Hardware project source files
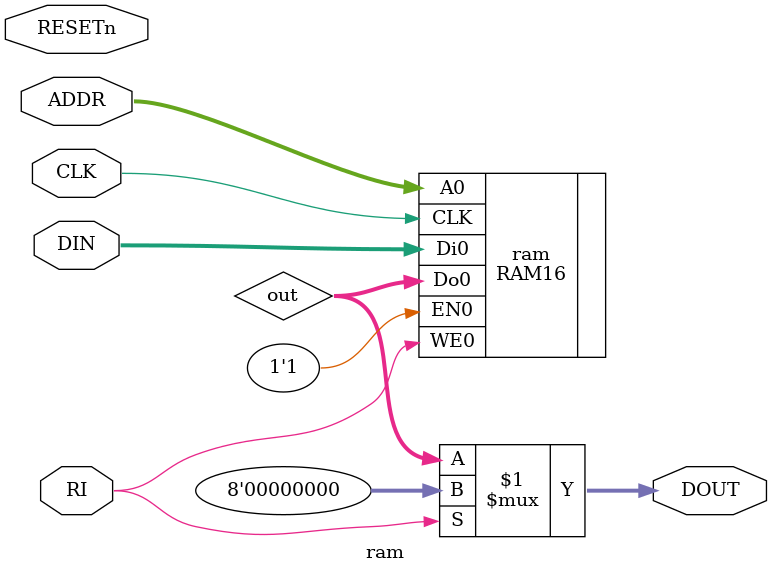
<source format=v>
`default_nettype none
`timescale 1ns/1ns

module ram(
`ifdef USE_POWER_PINS
  input wire        VPWR,
  input wire        VGND,
`endif

  input wire CLK,
  input wire RESETn,

  input wire [3:0] ADDR,
  input wire [7:0] DIN,
  output wire [7:0] DOUT,
  input wire RI
);

  wire [7:0] out;

  RAM16 ram(
`ifdef USE_POWER_PINS
    .VPWR(VPWR),
    .VGND(VGND),
`endif
    .CLK(CLK),
    .EN0(1'b1),
    .WE0(RI),
    .A0(ADDR),
    .Di0(DIN),
    .Do0(out)
  );

  assign DOUT = RI ? 8'b0 : out;

endmodule

</source>
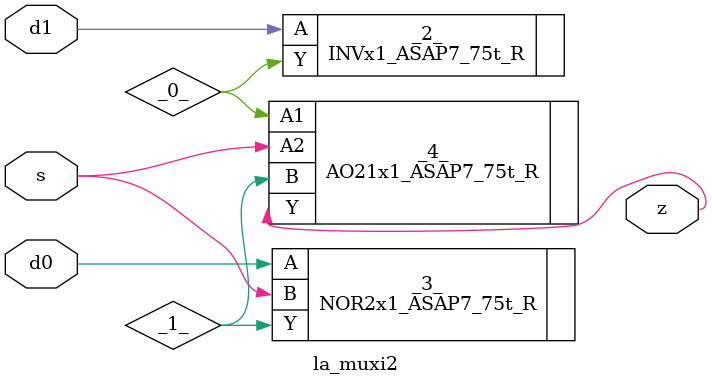
<source format=v>

/* Generated by Yosys 0.44 (git sha1 80ba43d26, g++ 11.4.0-1ubuntu1~22.04 -fPIC -O3) */

(* top =  1  *)
(* src = "generated" *)
(* keep_hierarchy *)
module la_muxi2 (
    d0,
    d1,
    s,
    z
);
  wire _0_;
  wire _1_;
  (* src = "generated" *)
  input d0;
  wire d0;
  (* src = "generated" *)
  input d1;
  wire d1;
  (* src = "generated" *)
  input s;
  wire s;
  (* src = "generated" *)
  output z;
  wire z;
  INVx1_ASAP7_75t_R _2_ (
      .A(d1),
      .Y(_0_)
  );
  NOR2x1_ASAP7_75t_R _3_ (
      .A(d0),
      .B(s),
      .Y(_1_)
  );
  AO21x1_ASAP7_75t_R _4_ (
      .A1(_0_),
      .A2(s),
      .B (_1_),
      .Y (z)
  );
endmodule

</source>
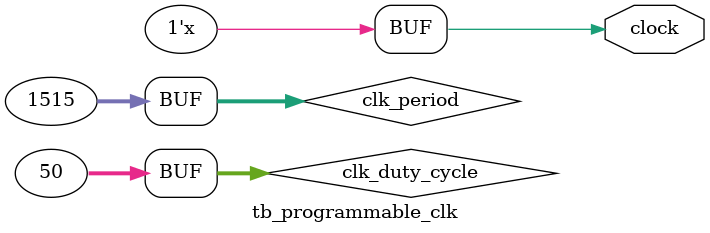
<source format=v>

`timescale 10ps/1ps


module
  tb_programmable_clk
  (
    output reg clock
  );
  
  
  // --------------------------------------------------------------------
  //  
  integer clk_duty_cycle = 50;
  
  task set_clk_duty_cycle;
  input integer duty_cycle;
    begin

      clk_duty_cycle = duty_cycle;

    end
  endtask
  
  
  // --------------------------------------------------------------------
  //  
  integer clk_period = 1515;

  task set_clk_period;
  input integer period;
    begin

      clk_period = period;

    end
  endtask


  // --------------------------------------------------------------------
  //  
  initial
    clock <= 1'b1;

  always
    if(clk_duty_cycle == 50)
      #(clk_period/2) clock <= ~clock;
    else
      if(clock)
        #(clk_period * (clk_duty_cycle/100)) clock <= ~clock;
      else
        #(clk_period * ( (100 - clk_duty_cycle)/100 ) ) clock <= ~clock;
        

endmodule


</source>
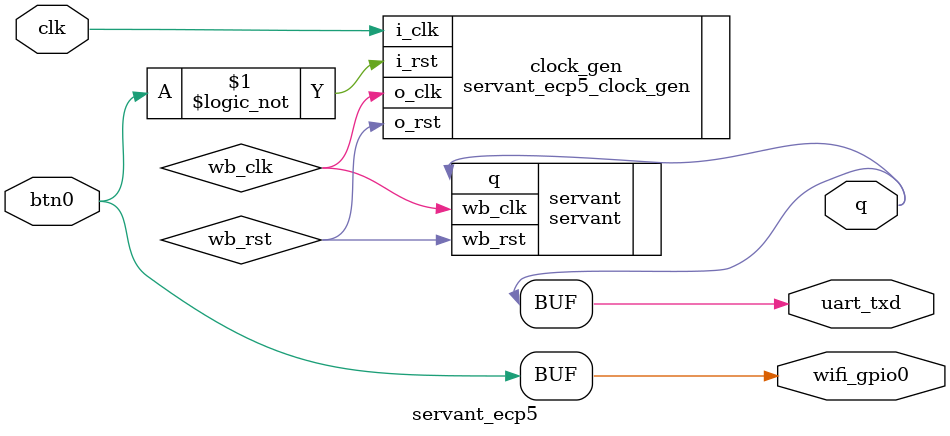
<source format=v>
`default_nettype none
module servant_ecp5
(
 input wire  clk,
 input wire btn0,
 output wire wifi_gpio0,
 output wire uart_txd,
 output wire q);

   parameter memfile = "zephyr_hello.hex";
   parameter memsize = 8192;

   wire      wb_clk;
   wire      wb_rst;

   assign wifi_gpio0 = btn0;
   assign uart_txd = q;

   servant_ecp5_clock_gen clock_gen
     (.i_clk (clk),
      .i_rst (!btn0),
      .o_clk (wb_clk),
      .o_rst (wb_rst));

   servant
     #(.memfile (memfile),
       .memsize (memsize))
   servant
     (.wb_clk (wb_clk),
      .wb_rst (wb_rst),
      .q      (q));

endmodule
`default_nettype wire

</source>
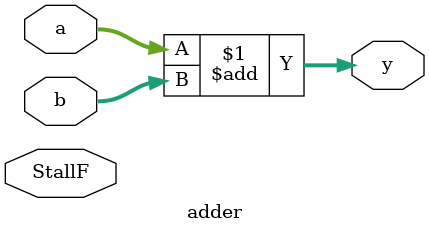
<source format=v>
module adder(input  [31:0] a, b,
             input StallF,
             output [31:0] y);
  
  assign y = a + b; 
endmodule
</source>
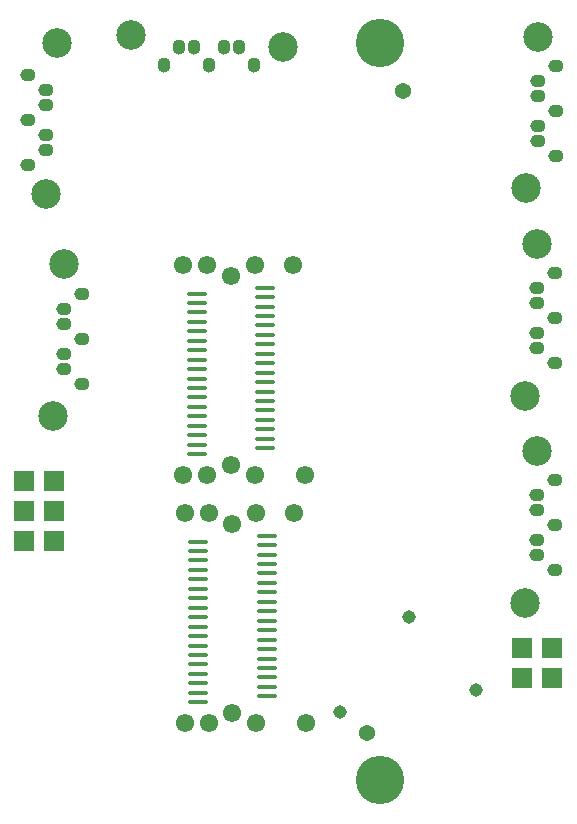
<source format=gts>
%FSLAX34Y34*%
G04 Gerber Fmt 3.4, Leading zero omitted, Abs format*
G04 (created by PCBNEW (2014-03-14 BZR 4749)-product) date Sat 15 Mar 2014 19:33:45 CET*
%MOIN*%
G01*
G70*
G90*
G04 APERTURE LIST*
%ADD10C,0.005906*%
%ADD11O,0.070866X0.013780*%
%ADD12C,0.061024*%
%ADD13C,0.161417*%
%ADD14C,0.053937*%
%ADD15C,0.098425*%
%ADD16O,0.051181X0.043307*%
%ADD17R,0.065000X0.065000*%
%ADD18O,0.043307X0.051181*%
%ADD19C,0.045000*%
G04 APERTURE END LIST*
G54D10*
G54D11*
X71224Y-43185D03*
X71224Y-43500D03*
X71224Y-43814D03*
X71224Y-44129D03*
X71224Y-44444D03*
X71224Y-44759D03*
X71224Y-45074D03*
X71224Y-45389D03*
X71224Y-45704D03*
X71224Y-46019D03*
X71224Y-46334D03*
X71224Y-46649D03*
X71224Y-46964D03*
X71224Y-47279D03*
X71224Y-47594D03*
X71224Y-47909D03*
X71224Y-48224D03*
X68933Y-43381D03*
X68933Y-43696D03*
X68933Y-44011D03*
X68933Y-44326D03*
X68933Y-44641D03*
X68933Y-44956D03*
X68933Y-45271D03*
X68933Y-45586D03*
X68933Y-45901D03*
X68933Y-46216D03*
X68933Y-46531D03*
X68933Y-46846D03*
X68933Y-47161D03*
X68933Y-47476D03*
X68933Y-47791D03*
X68933Y-48106D03*
X68933Y-48421D03*
G54D12*
X72141Y-42437D03*
X70866Y-42437D03*
X68492Y-42437D03*
X69291Y-42437D03*
X72535Y-49444D03*
X70866Y-49444D03*
X70078Y-42791D03*
X70078Y-49090D03*
X68492Y-49444D03*
X69291Y-49444D03*
G54D11*
X71224Y-48539D03*
X68933Y-48736D03*
G54D13*
X75000Y-51334D03*
G54D14*
X75787Y-28350D03*
X74586Y-49759D03*
G54D13*
X75000Y-26775D03*
G54D15*
X63858Y-31799D03*
G54D16*
X63858Y-30330D03*
G54D15*
X64251Y-26748D03*
G54D16*
X63858Y-29830D03*
X63858Y-28830D03*
X63858Y-28330D03*
X63267Y-27830D03*
X63267Y-29330D03*
X63267Y-30830D03*
G54D17*
X64122Y-43362D03*
X64122Y-42362D03*
X64122Y-41362D03*
X63122Y-41362D03*
X63122Y-42362D03*
X63122Y-43362D03*
X80736Y-47940D03*
X80736Y-46940D03*
X79736Y-46940D03*
X79736Y-47940D03*
G54D15*
X64488Y-34145D03*
G54D16*
X64488Y-35614D03*
G54D15*
X64094Y-39196D03*
G54D16*
X64488Y-36114D03*
X64488Y-37114D03*
X64488Y-37614D03*
X65078Y-38114D03*
X65078Y-36614D03*
X65078Y-35114D03*
G54D15*
X80275Y-26547D03*
G54D16*
X80275Y-28015D03*
G54D15*
X79881Y-31598D03*
G54D16*
X80275Y-28515D03*
X80275Y-29515D03*
X80275Y-30015D03*
X80866Y-30515D03*
X80866Y-29015D03*
X80866Y-27515D03*
G54D15*
X71759Y-26889D03*
G54D18*
X70291Y-26889D03*
G54D15*
X66708Y-26496D03*
G54D18*
X69791Y-26889D03*
X68791Y-26889D03*
X68291Y-26889D03*
X67791Y-27480D03*
X69291Y-27480D03*
X70791Y-27480D03*
G54D11*
X71185Y-34917D03*
X71185Y-35232D03*
X71185Y-35547D03*
X71185Y-35862D03*
X71185Y-36177D03*
X71185Y-36492D03*
X71185Y-36807D03*
X71185Y-37122D03*
X71185Y-37437D03*
X71185Y-37751D03*
X71185Y-38066D03*
X71185Y-38381D03*
X71185Y-38696D03*
X71185Y-39011D03*
X71185Y-39326D03*
X71185Y-39641D03*
X71185Y-39956D03*
X68893Y-35114D03*
X68893Y-35429D03*
X68893Y-35744D03*
X68893Y-36059D03*
X68893Y-36374D03*
X68893Y-36688D03*
X68893Y-37003D03*
X68893Y-37318D03*
X68893Y-37633D03*
X68893Y-37948D03*
X68893Y-38263D03*
X68893Y-38578D03*
X68893Y-38893D03*
X68893Y-39208D03*
X68893Y-39523D03*
X68893Y-39838D03*
X68893Y-40153D03*
G54D12*
X72102Y-34169D03*
X70826Y-34169D03*
X68452Y-34169D03*
X69251Y-34169D03*
X72496Y-41177D03*
X70826Y-41177D03*
X70039Y-34523D03*
X70039Y-40822D03*
X68452Y-41177D03*
X69251Y-41177D03*
G54D11*
X71185Y-40271D03*
X68893Y-40468D03*
G54D15*
X80236Y-40366D03*
G54D16*
X80236Y-41834D03*
G54D15*
X79842Y-45417D03*
G54D16*
X80236Y-42334D03*
X80236Y-43334D03*
X80236Y-43834D03*
X80826Y-44334D03*
X80826Y-42834D03*
X80826Y-41334D03*
G54D15*
X80236Y-33476D03*
G54D16*
X80236Y-34944D03*
G54D15*
X79842Y-38527D03*
G54D16*
X80236Y-35444D03*
X80236Y-36444D03*
X80236Y-36944D03*
X80826Y-37444D03*
X80826Y-35944D03*
X80826Y-34444D03*
G54D19*
X75964Y-45885D03*
X78208Y-48326D03*
X73661Y-49074D03*
M02*

</source>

:: Prompt ::
Your answer should be the lines from the one containing "X64094Y-39196D03*" to the end of the entries above, restated exactly and alone.

:: Written answer ::
X64094Y-39196D03*
G54D16*
X64488Y-36114D03*
X64488Y-37114D03*
X64488Y-37614D03*
X65078Y-38114D03*
X65078Y-36614D03*
X65078Y-35114D03*
G54D15*
X80275Y-26547D03*
G54D16*
X80275Y-28015D03*
G54D15*
X79881Y-31598D03*
G54D16*
X80275Y-28515D03*
X80275Y-29515D03*
X80275Y-30015D03*
X80866Y-30515D03*
X80866Y-29015D03*
X80866Y-27515D03*
G54D15*
X71759Y-26889D03*
G54D18*
X70291Y-26889D03*
G54D15*
X66708Y-26496D03*
G54D18*
X69791Y-26889D03*
X68791Y-26889D03*
X68291Y-26889D03*
X67791Y-27480D03*
X69291Y-27480D03*
X70791Y-27480D03*
G54D11*
X71185Y-34917D03*
X71185Y-35232D03*
X71185Y-35547D03*
X71185Y-35862D03*
X71185Y-36177D03*
X71185Y-36492D03*
X71185Y-36807D03*
X71185Y-37122D03*
X71185Y-37437D03*
X71185Y-37751D03*
X71185Y-38066D03*
X71185Y-38381D03*
X71185Y-38696D03*
X71185Y-39011D03*
X71185Y-39326D03*
X71185Y-39641D03*
X71185Y-39956D03*
X68893Y-35114D03*
X68893Y-35429D03*
X68893Y-35744D03*
X68893Y-36059D03*
X68893Y-36374D03*
X68893Y-36688D03*
X68893Y-37003D03*
X68893Y-37318D03*
X68893Y-37633D03*
X68893Y-37948D03*
X68893Y-38263D03*
X68893Y-38578D03*
X68893Y-38893D03*
X68893Y-39208D03*
X68893Y-39523D03*
X68893Y-39838D03*
X68893Y-40153D03*
G54D12*
X72102Y-34169D03*
X70826Y-34169D03*
X68452Y-34169D03*
X69251Y-34169D03*
X72496Y-41177D03*
X70826Y-41177D03*
X70039Y-34523D03*
X70039Y-40822D03*
X68452Y-41177D03*
X69251Y-41177D03*
G54D11*
X71185Y-40271D03*
X68893Y-40468D03*
G54D15*
X80236Y-40366D03*
G54D16*
X80236Y-41834D03*
G54D15*
X79842Y-45417D03*
G54D16*
X80236Y-42334D03*
X80236Y-43334D03*
X80236Y-43834D03*
X80826Y-44334D03*
X80826Y-42834D03*
X80826Y-41334D03*
G54D15*
X80236Y-33476D03*
G54D16*
X80236Y-34944D03*
G54D15*
X79842Y-38527D03*
G54D16*
X80236Y-35444D03*
X80236Y-36444D03*
X80236Y-36944D03*
X80826Y-37444D03*
X80826Y-35944D03*
X80826Y-34444D03*
G54D19*
X75964Y-45885D03*
X78208Y-48326D03*
X73661Y-49074D03*
M02*

</source>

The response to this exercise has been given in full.